Située dans la métropole européenne de Lille, la ville de 4.571 habitants compte 197 logements sociaux sur un parc total de 1.800 logements. Il lui en manque 253 pour être en règle avec la loi SRU.

20 contrats de mixité social prévus dans le Nord

Baisieux devrait signer son contrat de mixité social avec l'Etat d'ici à fin janvier 2016, comme 19 autres communes du Nord. Sur les 130 communes concernées par la loi SRU dans ce département, 53 n'ont pas respecté leurs objectifs et parmi elles, cinq sont concernées par un arrêté de carence : Houplines, Sequedin, Bousbecque, Provin et Baisieux donc.
Après avoir produit 116 logements locatifs sociaux entre 2004 et 2010, la commune n'en a plus construit sur la période triennale 2011-2013 et s'est vu imposer une pénalité de 68.000 euros. Le principal projet de logements sociaux, la Malterie (136 logements, dont 67 conventionnés), a été entravé d'abord par des problèmes d'acquisitions foncières, puis parce que "la Drac nous (en) empêche", accuse le maire, l'opération ayant été retardée par la découverte de vestiges du néolithique. Le ministre de la Ville a promis de faire accélérer les fouilles archéologiques. Patrick Kanner a également rappelé que la valeur du foncier mis à disposition par une collectivité pouvait venir en déduction du prélèvement dû au titre de la carence. Mais la ville ne peut pour le moment pas en bénéficier, la petite parcelle municipale concernée par le projet de la Malterie n'ayant pas encore été cédée...

Compte tenu du développement de la construction privée...
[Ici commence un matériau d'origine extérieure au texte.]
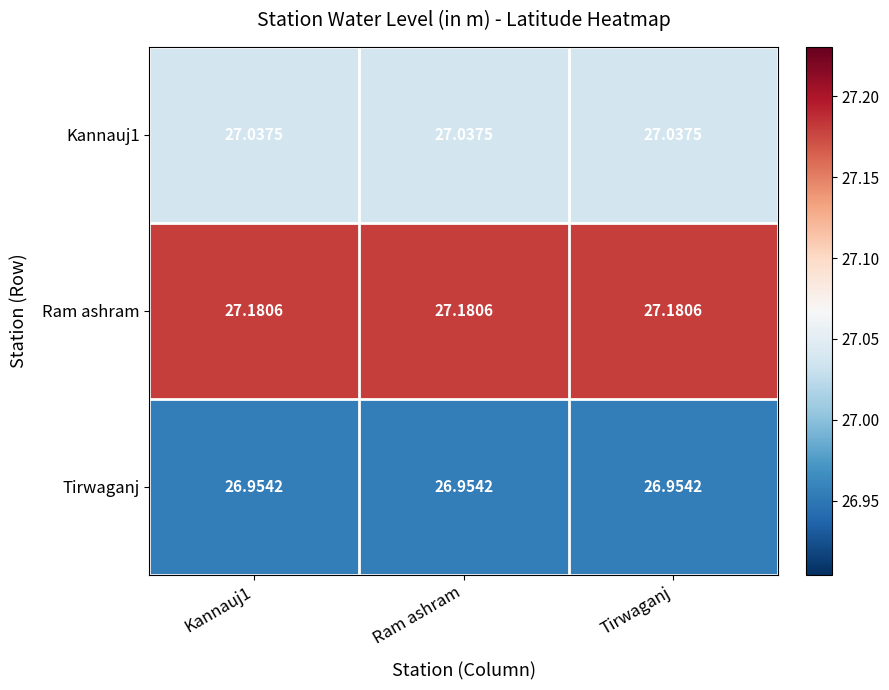

Which series has the largest total across all categories?

Ram ashram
"Nous voulons construire des logements locatifs sociaux à court et à moyen terme, mais de façon harmonieuse sans perdre notre âme de village", assure pourtant le maire. La Malterie et quatre autres projets représentent un total de 158 nouveaux logements locatifs sociaux et Francis Delrue se dit prêt à en construire 200 supplémentaires pour en compter 397 à l'horizon 2025 soit 17% du parc.
Il refuse toutefois de suivre le rythme imposé par la loi SRU telle que modifiée par la loi Duflot 2 de janvier 2013. Pour être à 25% de logements sociaux, la commune devrait avoir 1.075 logements sociaux sur un parc total de 4.300 logements logeant ainsi 11.000 habitants : de quoi la faire "exploser", selon son maire.
Il calcule qu'en suivant les projections de la préfecture, et compte tenu du développement de la construction privée, en 2025 la population de Baisieux serait proche de 7.600 habitants avec un parc d'environ 3.000 logements dont 631 logements locatifs sociaux (soit 21%).

Des problèmes de mobilité accrus

Une telle évolution aurait selon lui "de grandes conséquences sur les besoins de services et d'équipements municipaux et sur les infrastructures de notre secteur. Mais surtout il faudrait être accompagné par l'Etat, la région, le département et la métropole européenne de Lille pour résoudre des problèmes de mobilités déjà existants et qui vont croître d'une manière exponentielle", anticipe-t-il. 
A l'échelle de la métropole, les 36 communes qui ne respectent pas la loi SRU devraient, selon ses calculs, construire 132.000 logements dont 46.000 logements locatifs sociaux. Soit une moyenne de 11.000 logements par an dont 4.000 logements locatifs sociaux quand le PLH prévoit 6.000 constructions neuves par an (dont 2.000 logements locatifs sociaux) pour l'ensemble des 85 communes du territoire.